Self-healing Coatings for Steel-reinforced InfrastructureEPA Grant Number: SU835699
Title: Self-healing Coatings for Steel-reinforced Infrastructure
Investigators: Sakulich, Aaron , Peterson, Amy
Current Investigators: Sakulich, Aaron , Peterson, Amy , Chen, Yixi , Xia, Chris , Smith, Nick
Institution: Worcester Polytechnic Institute
EPA Project Officer: Hahn, Intaek
Project Period: August 15, 2014 through August 14, 2015
Project Amount: $14,982
RFA: P3 Awards: A National Student Design Competition for Sustainability Focusing on People, Prosperity and the Planet (2014) RFA Text | Recipients Lists
Research Category: Pollution Prevention/Sustainable Development , P3 Challenge Area - Built Environment , P3 Challenge Area - Materials & Chemicals , P3 Awards , Sustainability
The United States is facing an unprecedented, and rapidly escalating, maintenance crisis. The more than $100 billion spent annually is not enough to keep infrastructure in a state of good repair. More funding, however, is only a temporary solution- it is widely acknowledged that new materials, with better durability, are the key to addressing this challenge. The electrochemical corrosion of rebar in steel-reinforced concrete is a major contributor to this maintenance crisis. One of the most popular methods of delaying the onset of corrosion is to use epoxy-coated rebar (ECR). Chips or cracks in the epoxy coating, which can be easily introduced during handling or at the work site, significantly reduce the effectiveness of this technique.

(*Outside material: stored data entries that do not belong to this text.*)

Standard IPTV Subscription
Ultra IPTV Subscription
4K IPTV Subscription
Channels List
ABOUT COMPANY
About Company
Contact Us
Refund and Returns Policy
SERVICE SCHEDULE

This proposal therefore focuses on developing, for the first time, self-healing coatings for rebar. Self-healing coatings based on three different healing mechanisms will be investigated. If successful, these coatings will lead to better, and more consistent, corrosion resistance in infrastructure. As such, maintenance would need to be carried out less frequently, reducing the amount of energy and materials consumed during construction; the amount of waste produced; and additional traffic congestion, which leads to wasted fuel and unnecessary CO2 emissions.
Well-established interdisciplinary methods will be used to investigate self-healing coatings for rebar. These methods include synthesis and processing techniques for producing the coatings, mechanical property measurement and accelerated corrosion tests to ascertain the effectiveness of the coatings, and life-cycle analyses to determine the practicality of the coatings. The corrosion tests will be run on large-scale specimens that can easily be scaled up further. The effectiveness of the three different healing methods will be compared.
In the short run, the applicability of three different self-healing systems as rebar coatings will be investigated for the first time. In the long run, self-healing coatings on rebar will be less likely to be damaged at the job site, and will enter infrastructure in good condition. The rebar will therefore be more completely protected from chemical attack, extending the life of any given infrastructure system and obviating the need for environmental and economically costly maintenance. As rebar is a primary construction material, the benefits of improved rebar durability would be significant.